A pesar de los intentos por cajonear el expediente judicial –que incluyó una excusación de Mauricio Macri y el posterior cierre del expediente administrativo por parte de Gabriela Michetti, hasta el deslinde de responsabilidades de la Oficina Anticorrupción de Alonso-, la causa contra los Macri continúa. E incluso salpica a otros funcionarios, como al ex ministro de Comunicaciones y actual ministro de Defensa, Oscar Aguad, recientemente llamado a indagatoria por el juez federal Ariel Lijo como responsable de ordenar la validación de aquel acuerdo.

Hoy, la novedad es el rechazo de la Corte Suprema al recurso presentado por la firma presidencial para desplazar a Gabriela Boquín. De esta manera, el máximo Tribunal agotó las instancias para evitar que se lleven adelante una serie de medidas clave solicitadas por la fiscal, y que se estima apuntaran a investigar el corazón del holding de la familia presidencial.

Historia de una estafa

Allá por 1997, y gracias al gobierno de Carlos Menem, el Grupo Macri consiguió la concesión de la empresa postal que administró a través de su empresa Sideco Argentina. Desde entonces, y hasta su re estatización en 2003, el Grupo incumplió continuamente distintas cláusulas contractuales, entre ellas el pago del canon de 51 millones semestrales pactado a partir del año 2000. Además, en su momento los Macri incrementaron un 750 por ciento la tarifa de la casilla postal, dolarizaron las tarifas correspondientes a envíos al exterior –por supuesto, sin previa autorización por parte de la Comisión Nacional de Comunicaciones (CNC) –, la obtención de contrataciones directas sin ningún tipo de control por parte del Estado y la evasión del pago de aportes patronales que llegó a ascender a 528 millones de pesos.

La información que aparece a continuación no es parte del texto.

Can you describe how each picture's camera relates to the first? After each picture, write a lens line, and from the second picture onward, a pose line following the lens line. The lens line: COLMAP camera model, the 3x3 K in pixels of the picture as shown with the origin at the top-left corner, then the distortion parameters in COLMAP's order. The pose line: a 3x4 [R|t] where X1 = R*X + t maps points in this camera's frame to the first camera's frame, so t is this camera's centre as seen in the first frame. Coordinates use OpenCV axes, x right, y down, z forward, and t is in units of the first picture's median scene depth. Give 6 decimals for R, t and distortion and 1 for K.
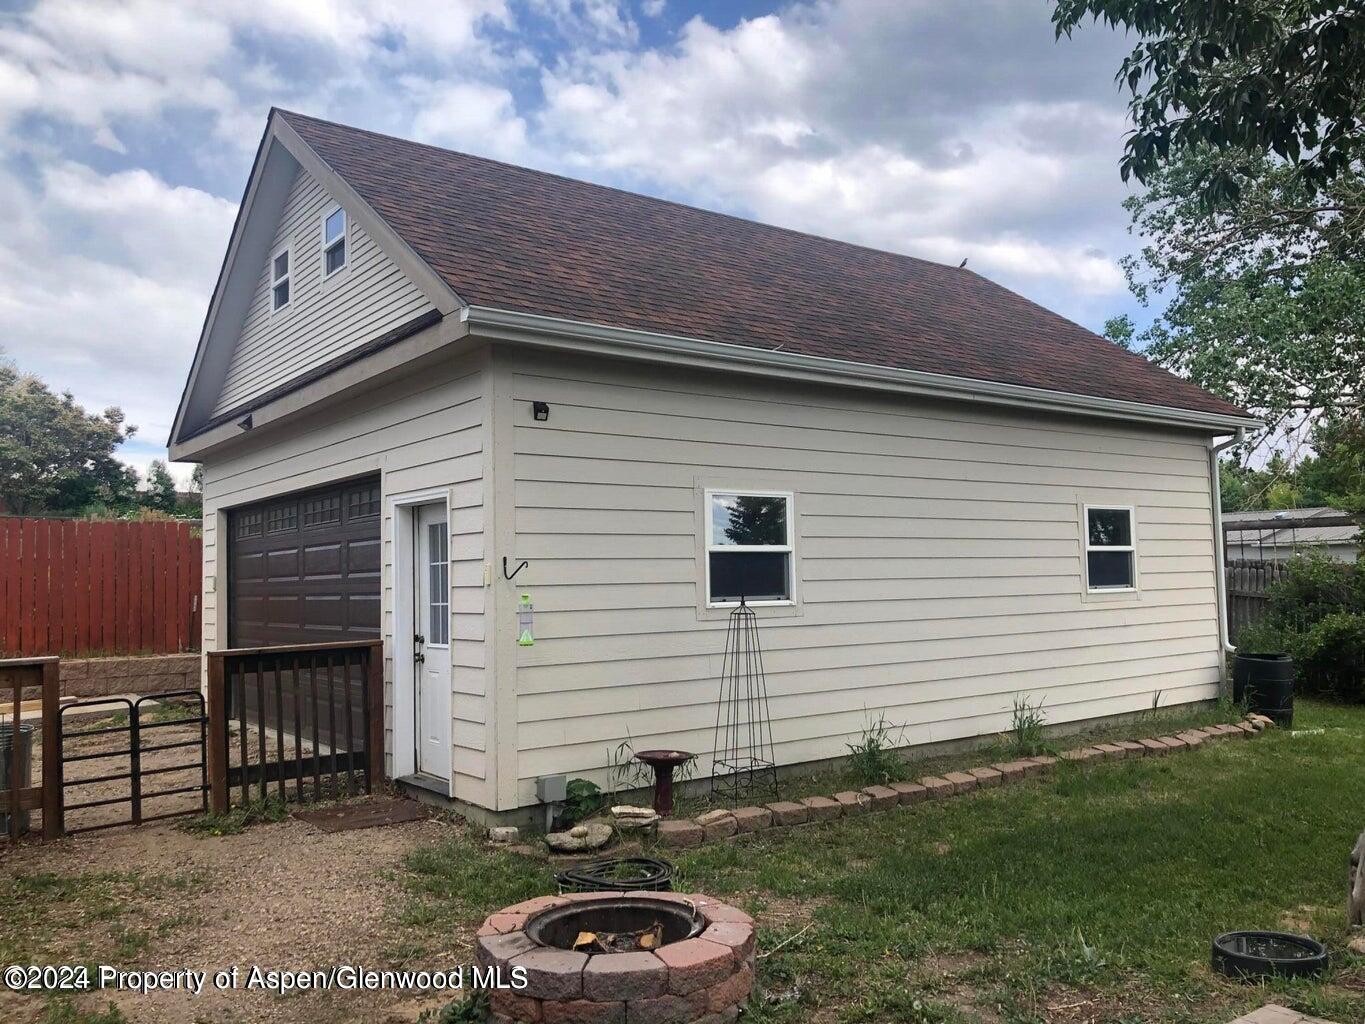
lens RADIAL K [[1093.0, 0, 690.4], [0, 1093.0, 488.2], [0, 0, 1]] dist [0.007002, -0.009504]
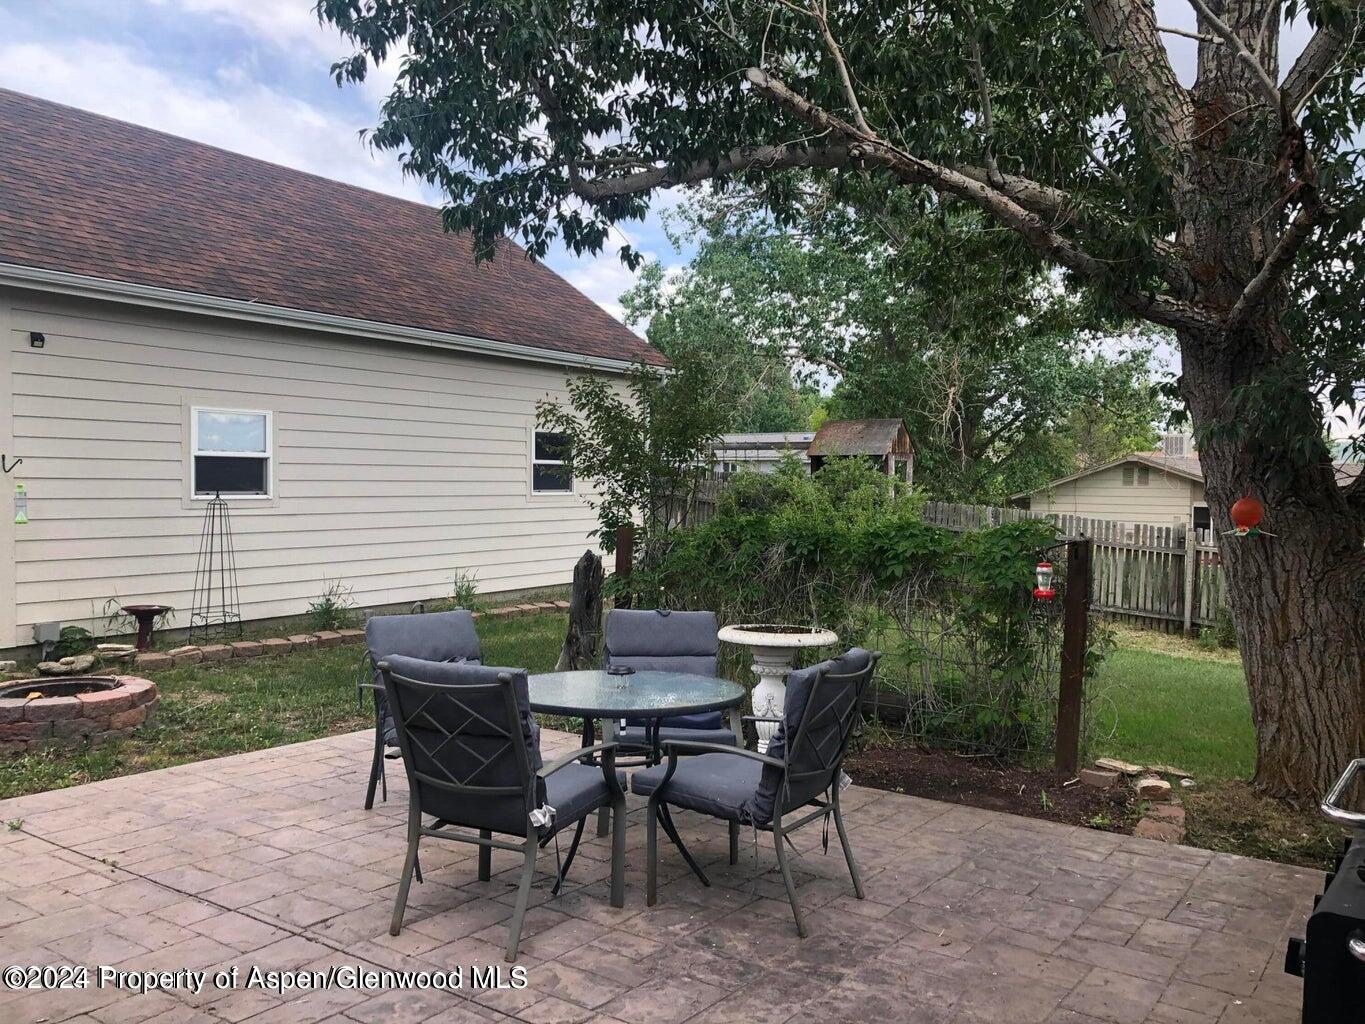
lens RADIAL K [[1093.0, 0, 689.5], [0, 1093.0, 510.4], [0, 0, 1]] dist [0.007002, -0.009504]
pose [[0.942645, 0.015882, 0.333420, 0.140015], [-0.051800, 0.993727, 0.099114, -0.036575], [-0.329754, -0.110700, 0.937554, -0.413044]]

Sin embargo, no sólo se trató de acumular deuda, sino también causas judiciales de lo más variadas: por haber hecho pasar como inversión inicial dinero utilizado en la indemnización de los miles de despidos, por contrataciones directas por parte del Estado y por haber realizado fusiones de empresas sin ningún tipo de autorización, entre otros ejemplos.

Si bien a las claras se trata de un acuerdo ruinoso para el Estado, sea quien fuere el privado en cuestión, el agravante central de la polémica gira en torno a su particular beneficiario: el grupo económico presidencial que tiene a Franco Macri como principal representante.

La deuda original del Correo Argentino con el Estado era de 296.205.376 pesos, allá por 2003. Según las actualizaciones que hizo la DAFI, dicha deuda al 2017 supera los 4.000 millones de pesos, y proyectada al 2033, cuando los Macri van a terminar de pagar, es que da 71.001.731.324 pesos.

La propuesta que aceptó el gobierno implica una quita de 70.163.910.895 pesos, el 98,82 por ciento. Para dar una idea, representa mas de la mitad de lo que el Estado nacional destinó a Educación en 2017, y supera ampliamente el gasto en Salud a lo largo del mismo año.